- [INSTRUCTION]
If a line below falls between the line with "X148971000Y-111849000D03*" and the line with "dfrl dfrl_1(clk, reset, load, in[1], out[1]);", or is one of those two, output it exactly; output nothing else and no pictures.

Text-based hardware design files
_ _ _ _

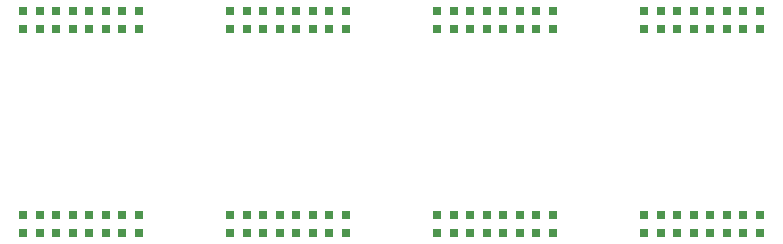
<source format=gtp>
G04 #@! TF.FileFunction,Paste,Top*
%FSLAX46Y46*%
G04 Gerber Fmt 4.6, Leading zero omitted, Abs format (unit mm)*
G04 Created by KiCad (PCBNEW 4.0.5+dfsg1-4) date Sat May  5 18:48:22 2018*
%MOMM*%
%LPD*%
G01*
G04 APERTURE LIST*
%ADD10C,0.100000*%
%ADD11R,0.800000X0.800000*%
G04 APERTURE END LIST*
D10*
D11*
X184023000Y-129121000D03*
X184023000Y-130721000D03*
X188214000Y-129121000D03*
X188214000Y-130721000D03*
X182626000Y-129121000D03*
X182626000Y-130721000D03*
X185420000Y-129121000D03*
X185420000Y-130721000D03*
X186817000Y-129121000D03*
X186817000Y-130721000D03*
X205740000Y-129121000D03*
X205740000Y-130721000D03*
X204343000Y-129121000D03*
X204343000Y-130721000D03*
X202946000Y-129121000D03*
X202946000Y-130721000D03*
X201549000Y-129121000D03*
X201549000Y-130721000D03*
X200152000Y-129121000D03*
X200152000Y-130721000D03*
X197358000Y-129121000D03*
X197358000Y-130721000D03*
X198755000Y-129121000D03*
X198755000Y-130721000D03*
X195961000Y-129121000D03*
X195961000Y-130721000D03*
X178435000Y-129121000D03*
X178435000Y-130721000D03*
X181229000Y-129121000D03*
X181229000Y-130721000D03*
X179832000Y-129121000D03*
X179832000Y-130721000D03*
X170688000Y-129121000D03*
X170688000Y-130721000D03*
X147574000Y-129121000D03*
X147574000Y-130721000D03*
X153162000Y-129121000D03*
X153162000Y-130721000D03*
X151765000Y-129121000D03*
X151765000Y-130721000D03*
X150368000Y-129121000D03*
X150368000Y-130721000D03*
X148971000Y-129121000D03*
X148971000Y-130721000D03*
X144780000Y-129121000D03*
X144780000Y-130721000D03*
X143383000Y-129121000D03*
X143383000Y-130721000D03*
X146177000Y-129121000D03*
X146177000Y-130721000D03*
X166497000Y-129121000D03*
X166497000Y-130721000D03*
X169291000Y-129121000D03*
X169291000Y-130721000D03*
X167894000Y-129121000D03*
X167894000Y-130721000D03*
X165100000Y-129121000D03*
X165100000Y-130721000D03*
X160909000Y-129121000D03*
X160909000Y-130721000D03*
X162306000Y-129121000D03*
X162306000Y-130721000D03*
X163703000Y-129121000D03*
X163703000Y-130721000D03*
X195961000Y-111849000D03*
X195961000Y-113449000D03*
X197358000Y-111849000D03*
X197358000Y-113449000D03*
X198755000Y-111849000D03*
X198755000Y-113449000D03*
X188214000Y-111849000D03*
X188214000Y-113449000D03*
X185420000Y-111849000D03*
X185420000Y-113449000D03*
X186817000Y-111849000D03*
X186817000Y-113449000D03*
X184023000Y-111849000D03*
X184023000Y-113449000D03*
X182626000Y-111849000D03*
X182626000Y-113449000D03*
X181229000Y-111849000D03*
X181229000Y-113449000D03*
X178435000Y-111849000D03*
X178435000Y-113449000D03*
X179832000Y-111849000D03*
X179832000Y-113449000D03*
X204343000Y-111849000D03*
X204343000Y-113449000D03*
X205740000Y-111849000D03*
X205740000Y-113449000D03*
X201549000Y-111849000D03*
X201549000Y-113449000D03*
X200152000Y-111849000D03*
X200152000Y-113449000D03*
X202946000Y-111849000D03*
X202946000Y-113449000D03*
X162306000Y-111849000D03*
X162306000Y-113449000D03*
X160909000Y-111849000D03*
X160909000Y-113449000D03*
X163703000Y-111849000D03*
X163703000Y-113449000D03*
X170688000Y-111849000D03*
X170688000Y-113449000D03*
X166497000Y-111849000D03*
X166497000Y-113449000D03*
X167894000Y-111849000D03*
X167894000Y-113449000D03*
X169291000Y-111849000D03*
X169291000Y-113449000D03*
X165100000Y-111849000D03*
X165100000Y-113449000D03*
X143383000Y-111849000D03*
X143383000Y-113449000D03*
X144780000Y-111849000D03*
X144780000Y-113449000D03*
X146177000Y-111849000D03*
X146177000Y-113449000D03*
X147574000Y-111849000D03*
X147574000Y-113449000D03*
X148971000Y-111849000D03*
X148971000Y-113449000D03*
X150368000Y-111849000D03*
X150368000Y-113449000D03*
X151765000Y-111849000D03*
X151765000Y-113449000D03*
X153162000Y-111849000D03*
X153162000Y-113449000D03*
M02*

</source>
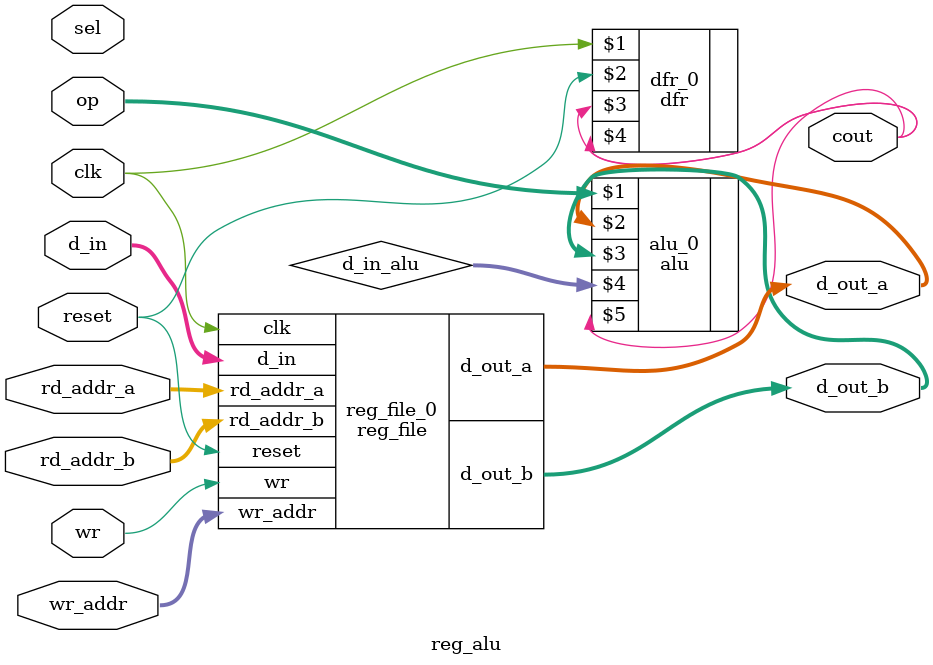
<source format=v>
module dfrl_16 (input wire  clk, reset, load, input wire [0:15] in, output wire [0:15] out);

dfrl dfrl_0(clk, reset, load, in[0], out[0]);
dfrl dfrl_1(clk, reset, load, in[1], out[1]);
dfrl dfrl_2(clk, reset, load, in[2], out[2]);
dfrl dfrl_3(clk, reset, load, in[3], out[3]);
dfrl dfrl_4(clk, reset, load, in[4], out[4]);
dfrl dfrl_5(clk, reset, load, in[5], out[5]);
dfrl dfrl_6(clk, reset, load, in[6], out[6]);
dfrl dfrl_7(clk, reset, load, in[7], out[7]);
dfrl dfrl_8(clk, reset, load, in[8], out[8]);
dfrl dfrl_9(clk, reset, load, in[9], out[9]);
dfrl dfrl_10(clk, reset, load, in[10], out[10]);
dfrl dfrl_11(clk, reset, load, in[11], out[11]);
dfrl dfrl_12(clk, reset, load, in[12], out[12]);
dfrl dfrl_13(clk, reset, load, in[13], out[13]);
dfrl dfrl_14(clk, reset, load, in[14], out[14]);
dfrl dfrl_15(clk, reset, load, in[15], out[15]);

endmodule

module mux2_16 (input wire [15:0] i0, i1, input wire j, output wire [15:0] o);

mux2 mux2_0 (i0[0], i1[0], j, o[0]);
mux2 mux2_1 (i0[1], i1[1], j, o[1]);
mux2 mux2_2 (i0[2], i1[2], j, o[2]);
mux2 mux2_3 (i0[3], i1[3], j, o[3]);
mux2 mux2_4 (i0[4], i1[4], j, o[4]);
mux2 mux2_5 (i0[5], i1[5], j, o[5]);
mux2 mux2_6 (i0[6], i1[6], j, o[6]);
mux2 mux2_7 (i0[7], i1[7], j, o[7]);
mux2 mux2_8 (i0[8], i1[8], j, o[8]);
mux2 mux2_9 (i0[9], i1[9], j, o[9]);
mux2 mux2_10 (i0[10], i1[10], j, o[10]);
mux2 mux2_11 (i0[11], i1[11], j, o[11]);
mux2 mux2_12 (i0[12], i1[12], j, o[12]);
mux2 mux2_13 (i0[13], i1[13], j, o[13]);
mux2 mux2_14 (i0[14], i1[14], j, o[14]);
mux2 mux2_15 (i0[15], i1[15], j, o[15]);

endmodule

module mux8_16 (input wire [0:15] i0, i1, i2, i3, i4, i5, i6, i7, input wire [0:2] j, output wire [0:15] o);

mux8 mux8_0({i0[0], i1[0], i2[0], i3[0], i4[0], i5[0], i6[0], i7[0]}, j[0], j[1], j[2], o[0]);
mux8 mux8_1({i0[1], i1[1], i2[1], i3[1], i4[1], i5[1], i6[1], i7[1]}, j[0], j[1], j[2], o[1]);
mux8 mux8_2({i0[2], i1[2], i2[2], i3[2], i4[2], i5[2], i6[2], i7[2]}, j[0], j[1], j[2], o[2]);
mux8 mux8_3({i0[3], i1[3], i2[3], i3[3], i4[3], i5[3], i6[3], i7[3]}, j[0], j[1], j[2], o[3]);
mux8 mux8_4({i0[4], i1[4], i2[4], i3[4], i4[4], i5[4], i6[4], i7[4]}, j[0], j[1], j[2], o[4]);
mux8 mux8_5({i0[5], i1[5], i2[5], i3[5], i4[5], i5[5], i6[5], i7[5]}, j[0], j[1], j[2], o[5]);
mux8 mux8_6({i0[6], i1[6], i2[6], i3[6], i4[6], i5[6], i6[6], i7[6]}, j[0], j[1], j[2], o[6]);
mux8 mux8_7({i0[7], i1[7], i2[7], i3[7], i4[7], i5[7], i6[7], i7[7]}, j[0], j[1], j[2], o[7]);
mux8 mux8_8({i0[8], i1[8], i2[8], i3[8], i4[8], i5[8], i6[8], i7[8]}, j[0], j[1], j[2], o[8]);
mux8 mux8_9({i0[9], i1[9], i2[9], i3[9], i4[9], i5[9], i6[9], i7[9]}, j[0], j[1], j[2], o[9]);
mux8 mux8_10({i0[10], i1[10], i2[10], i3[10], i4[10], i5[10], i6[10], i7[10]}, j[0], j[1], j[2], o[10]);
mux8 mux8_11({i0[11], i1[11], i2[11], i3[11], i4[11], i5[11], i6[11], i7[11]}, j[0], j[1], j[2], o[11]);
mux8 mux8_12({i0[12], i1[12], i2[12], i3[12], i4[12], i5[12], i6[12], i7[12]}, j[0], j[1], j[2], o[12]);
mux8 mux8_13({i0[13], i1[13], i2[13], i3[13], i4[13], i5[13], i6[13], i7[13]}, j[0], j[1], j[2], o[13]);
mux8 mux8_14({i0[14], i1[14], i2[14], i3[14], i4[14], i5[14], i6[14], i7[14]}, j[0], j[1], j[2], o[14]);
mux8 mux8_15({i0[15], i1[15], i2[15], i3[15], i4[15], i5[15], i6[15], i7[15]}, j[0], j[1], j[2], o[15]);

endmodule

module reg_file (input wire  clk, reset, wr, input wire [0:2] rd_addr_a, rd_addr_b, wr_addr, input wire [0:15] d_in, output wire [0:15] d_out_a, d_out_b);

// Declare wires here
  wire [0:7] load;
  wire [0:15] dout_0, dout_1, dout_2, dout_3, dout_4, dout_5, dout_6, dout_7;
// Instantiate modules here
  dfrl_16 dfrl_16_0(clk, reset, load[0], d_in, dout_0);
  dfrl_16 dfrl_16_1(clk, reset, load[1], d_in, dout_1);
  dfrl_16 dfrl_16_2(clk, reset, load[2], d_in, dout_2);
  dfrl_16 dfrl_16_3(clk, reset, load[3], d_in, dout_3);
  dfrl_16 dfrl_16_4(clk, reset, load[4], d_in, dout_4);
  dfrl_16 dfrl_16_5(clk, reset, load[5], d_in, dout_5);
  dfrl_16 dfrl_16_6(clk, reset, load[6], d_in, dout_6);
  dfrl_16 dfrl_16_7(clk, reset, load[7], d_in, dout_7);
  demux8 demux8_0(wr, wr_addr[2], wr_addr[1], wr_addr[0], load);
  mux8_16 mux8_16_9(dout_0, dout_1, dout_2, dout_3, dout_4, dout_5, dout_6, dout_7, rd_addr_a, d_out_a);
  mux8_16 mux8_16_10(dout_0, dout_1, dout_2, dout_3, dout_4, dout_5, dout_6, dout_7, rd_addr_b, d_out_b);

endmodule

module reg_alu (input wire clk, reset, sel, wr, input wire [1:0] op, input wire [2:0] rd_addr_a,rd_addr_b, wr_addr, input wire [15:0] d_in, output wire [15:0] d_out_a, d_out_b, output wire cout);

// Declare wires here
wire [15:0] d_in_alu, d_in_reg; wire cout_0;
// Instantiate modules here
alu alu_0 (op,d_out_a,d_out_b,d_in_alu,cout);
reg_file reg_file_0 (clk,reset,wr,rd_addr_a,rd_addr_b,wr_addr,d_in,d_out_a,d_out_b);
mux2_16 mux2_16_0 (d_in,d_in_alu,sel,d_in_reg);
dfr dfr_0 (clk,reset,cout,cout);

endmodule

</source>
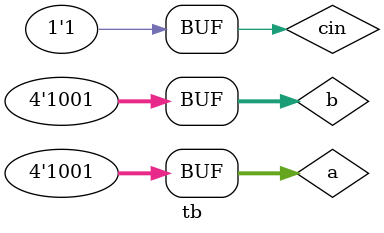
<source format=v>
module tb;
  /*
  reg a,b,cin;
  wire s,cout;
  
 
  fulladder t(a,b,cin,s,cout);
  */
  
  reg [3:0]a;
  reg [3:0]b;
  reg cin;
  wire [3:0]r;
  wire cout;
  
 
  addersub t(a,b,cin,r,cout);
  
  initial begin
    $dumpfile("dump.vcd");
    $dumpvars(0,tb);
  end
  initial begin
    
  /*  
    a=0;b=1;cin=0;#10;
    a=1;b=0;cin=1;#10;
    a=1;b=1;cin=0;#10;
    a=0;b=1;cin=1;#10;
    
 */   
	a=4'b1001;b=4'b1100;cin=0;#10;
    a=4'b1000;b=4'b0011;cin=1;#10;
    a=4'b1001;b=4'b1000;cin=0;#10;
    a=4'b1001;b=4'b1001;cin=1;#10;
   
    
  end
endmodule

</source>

_ _ _ _

- [OUTPUT FOR THIS EXERCISE]
X148971000Y-111849000D03*
X148971000Y-113449000D03*
X150368000Y-111849000D03*
X150368000Y-113449000D03*
X151765000Y-111849000D03*
X151765000Y-113449000D03*
X153162000Y-111849000D03*
X153162000Y-113449000D03*
M02*

</source>
<source format=v>
module dfrl_16 (input wire  clk, reset, load, input wire [0:15] in, output wire [0:15] out);

dfrl dfrl_0(clk, reset, load, in[0], out[0]);
dfrl dfrl_1(clk, reset, load, in[1], out[1]);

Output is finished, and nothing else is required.